その美しい魚影を追うようにユリが動くと、サッと逃げてしまい色が消える。おそらく深みに潜ったようなイメージなのだろうとレンドルフは思う。ユリは分かっていてもつい鮮やかな色の方向へ足を向けて、しばらく追いかけっこのようになっていた。が、やはり水の重さは自覚している以上に体力を消耗するらしく、少しばかりユリの足元が怪しくなって来た。
「そろそろ移動しよう。出口まで運ぶから」
「えー…ちょっ!?レンさんが濡れちゃうから!」
「すぐに乾くよ」
レンドルフはヒョイとユリを肩に乗せるように抱き上げた。ユリの足には絶対に直接触れないように服越しに支えるので、濡れたユリの足がレンドルフのシャツの袖に染みを作ってしまい慌てる。しかしレンドルフはザブザブとお構い無しに出口まで歩いて行く。
「あ、レンさんの後ろ」
「え?」
抱き上げられたままレンドルフの後ろに目をやったユリが声を上げたので釣られて振り返ると、レンドルフの後ろにそれこそ虹色の魚の群れが後を追うように連なっていた。まるでレンドルフを先頭に従っているように見える。

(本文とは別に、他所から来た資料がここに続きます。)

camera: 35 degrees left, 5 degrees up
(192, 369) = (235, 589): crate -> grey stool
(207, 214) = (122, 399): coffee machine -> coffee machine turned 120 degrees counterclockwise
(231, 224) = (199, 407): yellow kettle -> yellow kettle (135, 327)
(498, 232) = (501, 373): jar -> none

思わず足を止めると、たちまちレンドルフの周辺に花が咲いたようにカラフルな魚影が泳ぎ回った。
「どういうことだろう?」
「…何か、解せない」
ユリが動くと逃げる魚が、何故かレンドルフには寄って来る。これは幻影なので囲まれていても全く感触もないし、別にそこに意志がある訳ではないのだが、ユリは何となく納得が行かなくて少々恨めしげに呟いたのだった。
幻想世界旅行展のイメージはチームラボです。